How Circuit breaker works and arc initiation methods

What is Circuit breaker?

A breaker is a device which is used to turn a circuit on or off during normal operating conditions and automatically breaks the circuit during abnormal conditions when heavy currents start flowing through the system due to some fault.

How circuit breaker works ?

Basically a circuit breaker consists of a fixed and a moving contact. If there is a single set of fixed moving coil and the circuit breaker is connected in a single phase then it is called single pole circuit breaker. Similarly different pole circuit breakers exist depending upon the number of sets of fixed and moving contacts.

Each pole consists of an arc extinguishing chamber. If the arc is not extinguished, the contacts can get welded together. The arc can be extinguished by any insulating medium such as air, dielectric oil, SF6 and vacuum etc. The contacts remain closed during normal conditions and are opened when a fault occurs.

A control circuit of a circuit breaker is shown in the figure.

The numbered parts in the figure are:

1. Circuit breaker
2. Trip circuit
3. Trip coil
4. Protected line
5. Battery
6. Realy contacts
7. Potential transformer
8. Current transformer
9. Switch

 PRINCIPLE OF OPRERATION OF A CIRCUIT BREAKER:

The contacts of the circuit breaker remain closed during normal conditions and are opened when a fault occurs.

When a fault occurs in a system, the trip coil of the breaker energizes and moving contacts are separated through a mechanism. During separation arc is produced between the contacts, which must be extinguished in order to stop the flow of current.

ARC INITIATION:

When the current carrying contacts are separated, arc is produced between them. The figure demonstrates the closed and open contacts. When the contacts are closed, high current density, high resistance and high thermal pressure exists at the terminals. When the contacts are opened, the pressure decreases and the surrounding air gets ionized. The current keeps on flowing between the contacts as long as the medium is not de-ionized.

 Arc extinction methods:

Two methods are used for the arc extinction:

1. High resistance method.
2. Current zero method

1. HIGH RESISTANCE METHOD:

In this method, the resistance of the path is increased so that the arc is extinguished. But it requires a lot of energy due to which it is only used in low capacity AC or DC circuit breakers.

Resistance can be increased by the following methods:

      a.  Lengthening the arc:

The distance between the contacts is increased. Arc runners or arc splitters are also used for this purpose.

     b. Cooling the arc:

Fans provide the cooling air which cools down the arc and de-ionizes the medium.

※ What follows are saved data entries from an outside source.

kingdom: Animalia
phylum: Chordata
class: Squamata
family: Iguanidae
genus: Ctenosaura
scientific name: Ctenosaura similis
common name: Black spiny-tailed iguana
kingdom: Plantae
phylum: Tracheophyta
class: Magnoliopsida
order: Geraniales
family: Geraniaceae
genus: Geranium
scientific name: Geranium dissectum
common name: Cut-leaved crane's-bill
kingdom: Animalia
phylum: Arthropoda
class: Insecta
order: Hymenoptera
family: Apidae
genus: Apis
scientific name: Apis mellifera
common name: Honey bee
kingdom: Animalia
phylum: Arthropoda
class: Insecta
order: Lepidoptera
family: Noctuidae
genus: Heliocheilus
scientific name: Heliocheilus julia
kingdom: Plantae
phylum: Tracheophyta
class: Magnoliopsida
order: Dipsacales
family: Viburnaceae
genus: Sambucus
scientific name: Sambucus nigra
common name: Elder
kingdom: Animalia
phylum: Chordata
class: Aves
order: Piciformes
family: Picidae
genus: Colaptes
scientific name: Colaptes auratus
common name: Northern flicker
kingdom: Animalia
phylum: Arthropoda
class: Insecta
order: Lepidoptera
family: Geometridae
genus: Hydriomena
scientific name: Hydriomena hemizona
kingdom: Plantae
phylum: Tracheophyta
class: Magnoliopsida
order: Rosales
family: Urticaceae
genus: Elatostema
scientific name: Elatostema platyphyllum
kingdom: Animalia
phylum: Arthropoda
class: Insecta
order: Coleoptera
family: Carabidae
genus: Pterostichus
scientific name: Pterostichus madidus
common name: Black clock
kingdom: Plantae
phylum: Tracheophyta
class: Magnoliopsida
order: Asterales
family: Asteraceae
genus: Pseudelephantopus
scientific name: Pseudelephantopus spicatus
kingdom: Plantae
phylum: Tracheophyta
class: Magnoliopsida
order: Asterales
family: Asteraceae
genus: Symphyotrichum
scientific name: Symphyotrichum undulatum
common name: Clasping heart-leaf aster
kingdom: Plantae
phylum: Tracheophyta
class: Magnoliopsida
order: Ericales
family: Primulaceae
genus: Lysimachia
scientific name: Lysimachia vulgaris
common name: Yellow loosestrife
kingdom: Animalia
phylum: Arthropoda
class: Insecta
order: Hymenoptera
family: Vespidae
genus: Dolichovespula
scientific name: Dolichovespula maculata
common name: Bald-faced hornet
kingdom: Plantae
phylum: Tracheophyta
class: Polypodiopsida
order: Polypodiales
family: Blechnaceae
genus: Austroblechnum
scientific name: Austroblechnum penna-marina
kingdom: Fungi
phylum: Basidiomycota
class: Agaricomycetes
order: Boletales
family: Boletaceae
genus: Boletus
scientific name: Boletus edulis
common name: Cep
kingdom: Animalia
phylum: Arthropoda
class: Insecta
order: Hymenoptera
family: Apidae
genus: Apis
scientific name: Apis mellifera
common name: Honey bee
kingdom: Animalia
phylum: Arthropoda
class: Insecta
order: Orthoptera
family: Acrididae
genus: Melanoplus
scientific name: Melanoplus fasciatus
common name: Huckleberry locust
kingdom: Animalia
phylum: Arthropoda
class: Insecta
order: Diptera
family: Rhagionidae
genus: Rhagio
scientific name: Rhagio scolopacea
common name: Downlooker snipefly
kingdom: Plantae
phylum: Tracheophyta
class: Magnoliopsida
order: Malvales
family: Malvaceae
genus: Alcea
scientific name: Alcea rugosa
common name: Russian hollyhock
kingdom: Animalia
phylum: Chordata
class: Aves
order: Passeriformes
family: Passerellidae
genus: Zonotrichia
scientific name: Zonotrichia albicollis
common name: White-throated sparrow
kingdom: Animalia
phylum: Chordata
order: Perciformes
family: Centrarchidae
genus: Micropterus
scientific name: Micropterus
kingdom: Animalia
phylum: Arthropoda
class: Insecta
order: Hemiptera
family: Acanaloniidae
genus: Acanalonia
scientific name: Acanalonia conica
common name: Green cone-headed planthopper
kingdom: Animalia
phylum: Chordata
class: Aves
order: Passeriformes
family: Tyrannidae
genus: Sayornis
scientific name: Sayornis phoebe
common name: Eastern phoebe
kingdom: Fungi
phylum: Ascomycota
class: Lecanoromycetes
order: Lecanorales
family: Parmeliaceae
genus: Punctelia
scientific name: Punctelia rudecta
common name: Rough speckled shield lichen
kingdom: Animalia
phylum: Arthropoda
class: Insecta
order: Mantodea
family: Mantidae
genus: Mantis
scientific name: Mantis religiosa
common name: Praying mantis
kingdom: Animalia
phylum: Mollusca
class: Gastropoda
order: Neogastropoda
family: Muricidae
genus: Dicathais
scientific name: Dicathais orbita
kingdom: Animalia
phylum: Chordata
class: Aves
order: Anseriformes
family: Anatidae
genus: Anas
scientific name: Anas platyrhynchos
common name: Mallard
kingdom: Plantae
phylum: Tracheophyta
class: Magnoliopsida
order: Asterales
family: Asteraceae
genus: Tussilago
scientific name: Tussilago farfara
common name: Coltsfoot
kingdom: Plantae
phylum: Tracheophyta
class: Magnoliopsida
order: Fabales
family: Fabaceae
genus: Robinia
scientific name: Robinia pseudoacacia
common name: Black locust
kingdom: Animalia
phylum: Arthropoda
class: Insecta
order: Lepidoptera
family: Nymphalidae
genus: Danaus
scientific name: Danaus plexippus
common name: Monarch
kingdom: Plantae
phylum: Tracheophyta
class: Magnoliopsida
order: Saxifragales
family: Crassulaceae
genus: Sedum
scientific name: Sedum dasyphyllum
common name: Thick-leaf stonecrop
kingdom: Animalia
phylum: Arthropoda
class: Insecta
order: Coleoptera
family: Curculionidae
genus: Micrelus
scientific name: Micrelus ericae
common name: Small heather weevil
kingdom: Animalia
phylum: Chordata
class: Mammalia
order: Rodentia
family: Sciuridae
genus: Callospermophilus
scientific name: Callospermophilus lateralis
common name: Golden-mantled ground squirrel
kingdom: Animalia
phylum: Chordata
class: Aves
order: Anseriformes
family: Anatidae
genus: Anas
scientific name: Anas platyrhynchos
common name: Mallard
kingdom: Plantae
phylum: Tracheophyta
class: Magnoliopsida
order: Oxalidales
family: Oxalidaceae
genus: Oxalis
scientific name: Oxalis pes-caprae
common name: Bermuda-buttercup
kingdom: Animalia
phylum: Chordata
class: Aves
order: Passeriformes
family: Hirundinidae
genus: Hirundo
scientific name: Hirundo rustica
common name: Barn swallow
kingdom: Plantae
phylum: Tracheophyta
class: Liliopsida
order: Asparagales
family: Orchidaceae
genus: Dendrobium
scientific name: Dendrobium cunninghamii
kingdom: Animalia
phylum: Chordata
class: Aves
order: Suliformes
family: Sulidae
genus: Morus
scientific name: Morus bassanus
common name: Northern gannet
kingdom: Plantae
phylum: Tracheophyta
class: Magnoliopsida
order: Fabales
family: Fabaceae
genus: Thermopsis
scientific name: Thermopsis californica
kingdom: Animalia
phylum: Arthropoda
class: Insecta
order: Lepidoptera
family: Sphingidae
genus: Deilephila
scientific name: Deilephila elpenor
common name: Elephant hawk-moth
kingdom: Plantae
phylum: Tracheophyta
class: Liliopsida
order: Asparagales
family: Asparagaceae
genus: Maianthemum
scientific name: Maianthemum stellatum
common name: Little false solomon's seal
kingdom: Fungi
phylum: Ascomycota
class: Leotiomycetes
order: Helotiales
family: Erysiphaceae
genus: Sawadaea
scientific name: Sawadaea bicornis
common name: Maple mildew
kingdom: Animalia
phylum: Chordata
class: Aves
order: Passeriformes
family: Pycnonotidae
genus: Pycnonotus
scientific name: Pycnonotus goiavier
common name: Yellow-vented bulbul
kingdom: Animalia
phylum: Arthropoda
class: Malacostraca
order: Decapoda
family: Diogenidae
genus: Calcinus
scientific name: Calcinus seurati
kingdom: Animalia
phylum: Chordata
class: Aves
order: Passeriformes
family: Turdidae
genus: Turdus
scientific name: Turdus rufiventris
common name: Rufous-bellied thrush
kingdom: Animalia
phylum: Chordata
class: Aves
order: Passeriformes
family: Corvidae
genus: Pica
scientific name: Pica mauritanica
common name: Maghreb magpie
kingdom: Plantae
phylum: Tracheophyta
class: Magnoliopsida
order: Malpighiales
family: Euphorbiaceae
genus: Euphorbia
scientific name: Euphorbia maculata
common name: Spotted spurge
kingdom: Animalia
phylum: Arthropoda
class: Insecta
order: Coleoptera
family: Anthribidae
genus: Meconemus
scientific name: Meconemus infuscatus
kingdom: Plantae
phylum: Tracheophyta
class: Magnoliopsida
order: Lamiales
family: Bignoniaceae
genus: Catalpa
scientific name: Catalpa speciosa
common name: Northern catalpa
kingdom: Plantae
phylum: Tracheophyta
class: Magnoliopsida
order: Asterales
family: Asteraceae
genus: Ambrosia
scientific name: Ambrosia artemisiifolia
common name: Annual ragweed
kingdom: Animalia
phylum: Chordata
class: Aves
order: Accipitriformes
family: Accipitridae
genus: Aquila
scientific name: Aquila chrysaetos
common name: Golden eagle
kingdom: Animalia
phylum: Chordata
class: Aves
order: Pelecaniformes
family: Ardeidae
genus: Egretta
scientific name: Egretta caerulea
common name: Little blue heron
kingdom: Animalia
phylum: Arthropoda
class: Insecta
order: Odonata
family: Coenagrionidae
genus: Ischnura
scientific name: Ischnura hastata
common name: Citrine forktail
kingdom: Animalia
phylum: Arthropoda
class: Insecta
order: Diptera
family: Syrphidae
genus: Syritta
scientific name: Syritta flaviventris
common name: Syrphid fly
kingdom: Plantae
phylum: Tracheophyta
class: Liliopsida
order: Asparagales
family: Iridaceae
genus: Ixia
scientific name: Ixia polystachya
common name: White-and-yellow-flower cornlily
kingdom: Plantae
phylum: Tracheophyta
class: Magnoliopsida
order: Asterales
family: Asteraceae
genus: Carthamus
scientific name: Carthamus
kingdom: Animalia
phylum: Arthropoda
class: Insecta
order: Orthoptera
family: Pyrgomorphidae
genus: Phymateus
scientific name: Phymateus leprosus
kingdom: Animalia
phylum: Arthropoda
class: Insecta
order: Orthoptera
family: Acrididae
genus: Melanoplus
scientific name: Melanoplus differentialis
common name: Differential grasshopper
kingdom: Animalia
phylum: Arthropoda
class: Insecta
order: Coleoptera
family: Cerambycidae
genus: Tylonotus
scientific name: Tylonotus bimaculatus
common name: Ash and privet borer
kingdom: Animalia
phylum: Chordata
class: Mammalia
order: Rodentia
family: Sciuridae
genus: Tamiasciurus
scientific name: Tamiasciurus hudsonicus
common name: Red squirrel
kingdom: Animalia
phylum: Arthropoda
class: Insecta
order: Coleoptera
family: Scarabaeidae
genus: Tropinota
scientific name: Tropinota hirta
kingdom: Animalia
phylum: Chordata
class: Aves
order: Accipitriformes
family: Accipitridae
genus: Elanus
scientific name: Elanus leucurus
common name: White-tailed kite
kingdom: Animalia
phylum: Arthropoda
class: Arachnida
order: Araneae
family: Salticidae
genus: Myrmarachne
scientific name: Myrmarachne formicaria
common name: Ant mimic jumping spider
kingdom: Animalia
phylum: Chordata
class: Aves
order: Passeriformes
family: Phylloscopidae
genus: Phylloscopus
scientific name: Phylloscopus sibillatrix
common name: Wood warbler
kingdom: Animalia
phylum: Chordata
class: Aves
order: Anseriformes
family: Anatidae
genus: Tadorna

     c. Reducing X-sectional area of the arc:

Reducing the x-sectional area of the arc increases the resistance of the path and extinguishes the arc.

     d. Splitting the arc:

Arc is splitted by adding conducting plates in perpendicular with the arc. These plates are called splitters. The process of extinguishing the arc is shown in the figure:

2. LOW RESISTANCE OR CURRENT ZERO METHOD:

This method is used in high power circuit breakers. In ac system, after every half cycle, the current reduces to zero. The insulating oil or gas flows between the contacts and de-ionizes the medium due to which the arc diminishes. Ac arc waveform is shown in the figure:

 Magnitude of arc:

The electric discharge between any two points is known as arc. Electric discharge consists of a number of charge carriers. The amount of these charge carriers depends on:

1. Potential difference between the contacts.
2. Dielectric strength of insulating medium.
3. Current produced due to discharge.
4. Length of the arc.
5. Diameter of the arc.

The arc current and voltage is given by:

            Varc= A+ Bd+ (C+Dd/Iarc)

Where d= length of arc

            Varc= voltage drop in arc

            Iarc= arc current

            A,B,C,D= constants

And the arc energy can be found by

            E=Varc x Iarc x t

Recovery Voltage:

The voltage across the contacts at normal frequency is known as recovery voltage. This voltage is same as the system voltage. When the arc is extinguished and the current flow stops, transient voltage appears across the contacts, but this voltage is readily diminished due to the damping effect of the resistance and normal circuit voltage appears across the contacts, which is called recovery voltage.

Restriking Voltage:

The transient voltage which appears across the contacts, at the time the arc is extinguished, is known as restriking voltage. After the extinction of arc, the voltage tends to increase in the opposite direction and reach the value where the arc can strike again. This voltage is called the restriking voltage.

If the dielectric strength of the medium increases more rapidly as compared to the restriking voltage then the current flow stops. The waveform of the restriking voltage is shown in the figure above.